Although progress has been made in understanding the role of ROS as signalling molecules in muscle fibres, many unanswered questions remain. A fundamental query of great importance is ‘how does ROS production in skeletal muscle fibres promote anabolic responses in some conditions (e.g. exercise training), whereas in other states (e.g. disuse), cellular ROS production promotes catabolic signalling?’ Several potential explanations exist for this dichotomy, including differences in the oxidant species produced, divergence in the temporal pattern of ROS production (i.e. acute versus chronic ROS production), disparity in the levels of ROS produced and/or differences in the cellular locations of ROS production. Systematic and well-controlled studies are needed to address these important issues.
An on-going limitation in redox biology investigations is the problem of quantifying the levels of different ROS in live cells. Indeed, this restriction has delayed advancements in this field for several years. The creation of sensitive and reliable technique(s) to quantify the levels of ROS in cells or tissues would greatly accelerate progress in oxidative stress research.
Note that much of the evidence linking ROS signalling to muscle adaptation is based on transcriptional changes (i.e. increased or decreased mRNA) in the cell. Future studies should also investigate the role that ROS signalling plays in the rates of translation and in post-translational modifications of proteins.

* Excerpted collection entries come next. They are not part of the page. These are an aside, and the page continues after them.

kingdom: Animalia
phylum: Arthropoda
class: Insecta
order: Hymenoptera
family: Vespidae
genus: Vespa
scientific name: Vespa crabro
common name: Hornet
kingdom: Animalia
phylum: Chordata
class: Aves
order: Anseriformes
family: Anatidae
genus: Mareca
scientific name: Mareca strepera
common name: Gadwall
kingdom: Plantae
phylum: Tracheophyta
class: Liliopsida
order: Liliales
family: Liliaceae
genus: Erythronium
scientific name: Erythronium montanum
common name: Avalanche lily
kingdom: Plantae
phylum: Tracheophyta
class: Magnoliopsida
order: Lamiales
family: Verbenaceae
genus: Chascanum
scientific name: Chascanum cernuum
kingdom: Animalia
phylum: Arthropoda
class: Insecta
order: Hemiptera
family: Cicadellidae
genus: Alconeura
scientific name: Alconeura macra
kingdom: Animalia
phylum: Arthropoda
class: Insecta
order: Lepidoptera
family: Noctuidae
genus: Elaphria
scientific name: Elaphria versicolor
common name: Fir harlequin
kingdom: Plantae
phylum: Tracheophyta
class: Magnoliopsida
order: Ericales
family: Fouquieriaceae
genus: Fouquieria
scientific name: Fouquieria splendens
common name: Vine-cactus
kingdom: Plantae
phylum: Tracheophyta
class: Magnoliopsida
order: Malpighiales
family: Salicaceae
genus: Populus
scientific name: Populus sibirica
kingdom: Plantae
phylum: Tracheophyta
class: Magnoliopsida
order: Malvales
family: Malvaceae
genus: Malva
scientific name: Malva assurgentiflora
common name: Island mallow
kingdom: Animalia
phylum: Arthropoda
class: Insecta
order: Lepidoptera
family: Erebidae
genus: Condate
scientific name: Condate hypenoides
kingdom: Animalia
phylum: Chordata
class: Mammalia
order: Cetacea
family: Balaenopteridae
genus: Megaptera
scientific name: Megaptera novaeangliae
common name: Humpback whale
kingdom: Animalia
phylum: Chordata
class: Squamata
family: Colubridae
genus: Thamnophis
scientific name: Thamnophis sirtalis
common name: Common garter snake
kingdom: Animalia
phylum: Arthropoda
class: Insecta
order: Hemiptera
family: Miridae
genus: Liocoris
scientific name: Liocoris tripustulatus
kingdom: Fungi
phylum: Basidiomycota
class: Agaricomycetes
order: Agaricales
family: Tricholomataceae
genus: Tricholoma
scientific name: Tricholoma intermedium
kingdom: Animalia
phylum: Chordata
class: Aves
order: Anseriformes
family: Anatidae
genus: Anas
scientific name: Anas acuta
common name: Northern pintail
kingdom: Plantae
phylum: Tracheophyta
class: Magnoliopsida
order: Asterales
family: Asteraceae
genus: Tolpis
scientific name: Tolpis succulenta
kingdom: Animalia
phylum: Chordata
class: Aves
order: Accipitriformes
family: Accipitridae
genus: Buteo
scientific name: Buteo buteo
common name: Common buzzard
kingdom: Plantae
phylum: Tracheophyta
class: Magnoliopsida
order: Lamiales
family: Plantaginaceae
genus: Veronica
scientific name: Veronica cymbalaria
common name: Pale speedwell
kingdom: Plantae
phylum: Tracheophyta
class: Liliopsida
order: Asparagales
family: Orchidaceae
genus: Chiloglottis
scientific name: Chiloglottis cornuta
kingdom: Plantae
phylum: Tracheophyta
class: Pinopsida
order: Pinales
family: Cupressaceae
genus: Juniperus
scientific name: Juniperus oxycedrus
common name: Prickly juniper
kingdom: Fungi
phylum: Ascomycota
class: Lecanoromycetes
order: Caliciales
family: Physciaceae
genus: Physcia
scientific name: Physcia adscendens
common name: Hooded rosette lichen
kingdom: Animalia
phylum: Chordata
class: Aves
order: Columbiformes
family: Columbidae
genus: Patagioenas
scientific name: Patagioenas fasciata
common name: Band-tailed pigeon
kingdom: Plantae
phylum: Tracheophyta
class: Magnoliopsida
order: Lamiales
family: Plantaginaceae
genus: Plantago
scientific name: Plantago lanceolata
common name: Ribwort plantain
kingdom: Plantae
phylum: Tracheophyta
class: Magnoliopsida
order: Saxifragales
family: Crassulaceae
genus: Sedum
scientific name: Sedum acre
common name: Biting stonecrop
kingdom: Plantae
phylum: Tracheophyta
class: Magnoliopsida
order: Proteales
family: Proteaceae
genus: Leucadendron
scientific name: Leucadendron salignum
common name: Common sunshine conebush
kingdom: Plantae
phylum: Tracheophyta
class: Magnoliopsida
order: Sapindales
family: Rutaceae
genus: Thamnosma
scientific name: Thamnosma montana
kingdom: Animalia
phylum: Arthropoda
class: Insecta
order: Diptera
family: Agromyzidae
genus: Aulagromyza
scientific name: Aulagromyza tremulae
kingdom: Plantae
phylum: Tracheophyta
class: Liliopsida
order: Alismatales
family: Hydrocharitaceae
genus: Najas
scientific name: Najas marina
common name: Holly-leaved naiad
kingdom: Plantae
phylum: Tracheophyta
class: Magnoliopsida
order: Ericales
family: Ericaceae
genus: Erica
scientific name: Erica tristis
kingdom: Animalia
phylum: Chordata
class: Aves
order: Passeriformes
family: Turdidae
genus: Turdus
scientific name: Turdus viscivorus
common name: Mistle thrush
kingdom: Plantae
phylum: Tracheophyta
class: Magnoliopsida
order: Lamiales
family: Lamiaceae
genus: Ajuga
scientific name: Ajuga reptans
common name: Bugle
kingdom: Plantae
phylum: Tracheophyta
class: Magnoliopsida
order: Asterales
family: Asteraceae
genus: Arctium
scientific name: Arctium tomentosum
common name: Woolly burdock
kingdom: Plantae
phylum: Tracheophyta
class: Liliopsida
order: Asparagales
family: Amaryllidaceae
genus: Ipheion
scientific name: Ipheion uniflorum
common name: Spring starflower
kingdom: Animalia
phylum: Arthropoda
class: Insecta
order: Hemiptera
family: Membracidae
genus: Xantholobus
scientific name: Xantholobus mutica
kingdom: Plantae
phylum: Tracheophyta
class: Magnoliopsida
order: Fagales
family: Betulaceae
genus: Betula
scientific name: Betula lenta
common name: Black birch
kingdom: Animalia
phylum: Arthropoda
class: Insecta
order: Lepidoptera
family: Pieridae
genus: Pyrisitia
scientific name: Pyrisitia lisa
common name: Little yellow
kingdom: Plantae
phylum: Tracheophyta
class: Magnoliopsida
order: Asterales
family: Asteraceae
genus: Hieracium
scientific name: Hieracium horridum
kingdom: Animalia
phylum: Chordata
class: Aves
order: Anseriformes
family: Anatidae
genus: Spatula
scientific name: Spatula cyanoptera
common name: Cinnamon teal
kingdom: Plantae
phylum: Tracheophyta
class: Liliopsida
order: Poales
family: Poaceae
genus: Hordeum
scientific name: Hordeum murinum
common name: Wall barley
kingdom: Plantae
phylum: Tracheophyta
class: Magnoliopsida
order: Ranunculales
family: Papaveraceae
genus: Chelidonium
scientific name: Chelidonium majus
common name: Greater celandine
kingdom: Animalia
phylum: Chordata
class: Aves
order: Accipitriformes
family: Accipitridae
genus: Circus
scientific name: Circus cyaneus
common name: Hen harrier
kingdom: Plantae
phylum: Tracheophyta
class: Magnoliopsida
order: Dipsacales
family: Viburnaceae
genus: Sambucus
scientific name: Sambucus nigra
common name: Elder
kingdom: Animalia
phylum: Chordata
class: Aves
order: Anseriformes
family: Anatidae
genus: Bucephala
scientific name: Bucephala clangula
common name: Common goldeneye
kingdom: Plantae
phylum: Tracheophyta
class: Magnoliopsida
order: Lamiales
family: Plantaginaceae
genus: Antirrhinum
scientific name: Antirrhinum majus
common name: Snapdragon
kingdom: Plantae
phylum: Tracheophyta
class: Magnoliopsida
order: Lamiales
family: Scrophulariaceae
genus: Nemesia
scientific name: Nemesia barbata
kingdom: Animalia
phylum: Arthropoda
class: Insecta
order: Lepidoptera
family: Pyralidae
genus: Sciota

Hopefully, the questions outlined in this review will stimulate muscle biologists to pursue research in the emerging field of redox signalling. Future technical advances in cell signalling will provide powerful tools for use in redox studies and will supply new opportunities for scientists to address the important questions outlined in this report. Clearly, the field of redox signalling in skeletal muscle is at an exciting stage.